In der Auftaktveranstaltung einer von der Heinrich-Böll-Stiftung, der SPD und Bündnis 90/Die Grünen organisierten Reihe von „Gesprächsforen zur Migrationspolitik“ sollte der zukünftige Umgang mit Illegalen in Berlin diskutiert werden. Der ausländerpolitische Sprecher der Grünen, Ismail Kosan, äußerte eingangs die Hoffnung, daß die Ergebnisse bei einem Erfolg von Rot-Grün zur Abgeordnetenhauswahl im Oktober in die Inmigrantenpolitik einfließen könnten.

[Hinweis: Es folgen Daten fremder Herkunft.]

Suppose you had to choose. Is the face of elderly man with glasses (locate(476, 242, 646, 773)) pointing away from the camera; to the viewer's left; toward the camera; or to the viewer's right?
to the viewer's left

Daß Handlungsbedarf besteht, wurde schnell in der von 200 Zuhörern besuchten Runde deutlich: Jochen Blaschke vom Institut für Vergleichende Sozialforschung kritisierte, daß die Berliner Verwaltung „wenig Aufnahmefähigkeit für die Debatte“ zeige, obwohl „die Illegalität in der Inmigration eine der großen Fragen des nächsten Jahrzehnts ist“. Es sei überraschend, daß die „wenig erfolgreiche Integrationspolitik bis auf ein paar Konjunkturen des Faschismus“ keine Gewalt hervorgerufen habe. Erich Steiner vom Caritasverband wies darauf hin, daß Illegale „eine feste Größe“ in der Stadt seien – Tendenz steigend. Doch im Gegensatz zu den Wohlfahrtsverbänden blieben die Politiker untätig. „Der Senat darf sich der Verantwortung nicht entziehen“, mahnte Steiner. Seine Hauptforderungen: Soziale Mindeststandards „gegen ein Abgleiten in Grauzonen“ und medizinische Versorgung ohne Denunziation. Steiner forderte außerdem eine „Enttabuisierung auf politischer Ebene“ und Altfallregelungen für langjährige Illegale.

Uneinigkeit herrschte darüber, in welchen Branchen die schlechtbezahlten Illegalen hauptsächlich unterkommen. Michael Knipper vom Hauptverband der deutschen Bauindustrie widersprach Ingeborg Grötzbach vom Landesarbeitsamt und Petra Meyer vom DGB, die die Baubranche an erster Stelle nannten. „Etwa 80 Prozent der Illegalen haben private Arbeitgeber“, sagte Knipper, der „ein klares Einwanderungsgesetz“ forderte. „Maximal 20 Prozent“ seien auf dem Bau tätig. Im Großraum Berlin handele es sich um etwa 30.000 Arbeiter, meist ehemalige offizielle polnische Bauarbeiter.

In der anschließenden Diskussionsrunde sprach Susanne Weller vom Diakonischen Werk von „einer Doppelmoral“. Während die Asylbewerberzahlen zurückgingen, nehme die Illegalität von Flüchtlingen zu. „Auf Senatsseite wird darauf aber nicht reagiert“, beklagte sie. Klaus-Jürgen Dahler, PDS-Fraktionsvorsitzender in Hohenschönhausen und Mitarbeiter einer Beratungsstelle, nannte die Senatspolitik „verlogen“: „Wir sollen auffangen, was die Sozialämter nicht tun“, beschrieb er das Dilemma des Asylbewerberleistungsgesetzes.

Ismail Kosan versprach zum Schluß „eine humanere Gestaltung“ des Asylbewerberleistungsgesetzes, sollte es im Herbst zu einem Wechsel kommen. Doch allein die Tatsache, daß die angekündigte SPD-Abgeordnete der Runde fernblieb, läßt daran Zweifel aufkommen.